Grr, way to go, G-mail. “Let’s introduce a useless chat feature. Everyone loves useless features!” That’s fine, though. I can handle useless features, except…
“Alert the Internet!” goes the school division. “There’s chat on G-mail! Block it, block it! Don’t let them be productive by, oh, letting them e-mail themselves files!”
How frustrating. Now I can’t work on what I’d hoped to, because I can’t get into G-mail to get the document I need. To boot, I was hoping to reply to a professor’s e-mail, but… I can’t.
i wonder about schools that block those things…they say their internet (or their connection to it) is only for “educational pruposes”, yet they don’t enforce it until something really skeevy goes down.
shouldn’t they pick one way or another?
I’m confused, your use of professor implies that you are on the college level, but I can’t believe that a college would block any sites. Am I mistaken?
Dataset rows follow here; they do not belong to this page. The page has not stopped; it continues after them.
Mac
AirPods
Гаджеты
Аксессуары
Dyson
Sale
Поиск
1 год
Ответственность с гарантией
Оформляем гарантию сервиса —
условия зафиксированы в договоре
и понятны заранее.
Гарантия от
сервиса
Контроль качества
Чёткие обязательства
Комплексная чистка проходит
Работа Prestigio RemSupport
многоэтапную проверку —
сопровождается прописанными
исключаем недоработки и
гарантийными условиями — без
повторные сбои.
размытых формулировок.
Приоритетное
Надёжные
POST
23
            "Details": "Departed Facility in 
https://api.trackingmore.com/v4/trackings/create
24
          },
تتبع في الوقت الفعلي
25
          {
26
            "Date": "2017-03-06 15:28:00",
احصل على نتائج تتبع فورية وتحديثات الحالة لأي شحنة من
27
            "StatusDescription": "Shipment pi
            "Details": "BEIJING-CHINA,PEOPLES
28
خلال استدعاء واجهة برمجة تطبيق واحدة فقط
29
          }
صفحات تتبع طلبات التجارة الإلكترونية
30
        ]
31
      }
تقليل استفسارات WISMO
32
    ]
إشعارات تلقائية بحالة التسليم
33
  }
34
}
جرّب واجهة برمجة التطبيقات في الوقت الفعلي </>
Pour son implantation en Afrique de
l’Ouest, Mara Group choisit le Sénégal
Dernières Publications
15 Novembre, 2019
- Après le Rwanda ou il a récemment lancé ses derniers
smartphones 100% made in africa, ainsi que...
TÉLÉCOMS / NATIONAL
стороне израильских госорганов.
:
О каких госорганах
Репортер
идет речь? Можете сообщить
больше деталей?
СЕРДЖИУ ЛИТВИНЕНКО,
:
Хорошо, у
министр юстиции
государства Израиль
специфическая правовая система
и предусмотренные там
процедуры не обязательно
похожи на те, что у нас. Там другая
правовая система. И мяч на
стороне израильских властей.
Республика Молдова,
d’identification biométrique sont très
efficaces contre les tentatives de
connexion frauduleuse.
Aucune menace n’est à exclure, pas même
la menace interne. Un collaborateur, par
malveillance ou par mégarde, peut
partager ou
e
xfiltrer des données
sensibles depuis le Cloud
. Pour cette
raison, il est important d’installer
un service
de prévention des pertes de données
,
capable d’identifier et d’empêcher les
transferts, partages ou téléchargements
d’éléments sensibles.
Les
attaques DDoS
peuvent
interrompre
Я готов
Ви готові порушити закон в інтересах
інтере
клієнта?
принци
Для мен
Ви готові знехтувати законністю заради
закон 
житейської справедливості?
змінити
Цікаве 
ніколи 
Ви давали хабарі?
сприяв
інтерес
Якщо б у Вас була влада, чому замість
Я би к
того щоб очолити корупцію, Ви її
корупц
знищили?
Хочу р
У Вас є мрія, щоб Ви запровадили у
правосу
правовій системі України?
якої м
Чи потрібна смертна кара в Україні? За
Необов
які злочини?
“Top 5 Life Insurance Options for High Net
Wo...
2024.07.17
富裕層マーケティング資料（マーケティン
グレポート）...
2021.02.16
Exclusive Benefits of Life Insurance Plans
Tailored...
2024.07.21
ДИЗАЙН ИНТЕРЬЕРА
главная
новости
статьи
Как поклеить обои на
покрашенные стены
Ah, yes. The fact is that I’m a university student who works as a rental caretaker at a public school on weekends. I work about fifteen hours a weekend (five on Saturday, ten on Sunday), but most of my time is simply spent sitting around while the rental groups do whatever they came to do (play soccer and twirl batons, mostly). With all that free time, I tend to go to the library and do homework, but I was prevented from doing so yesterday by the silly blocking of G-mail.
Have you tried complaining and pointing out that chat is not Gmail’s main purpose and that people like you need to get to it? Also, you might want to complain to Gmail - that’s what I’m going to do. I hate the clutter it adds, too.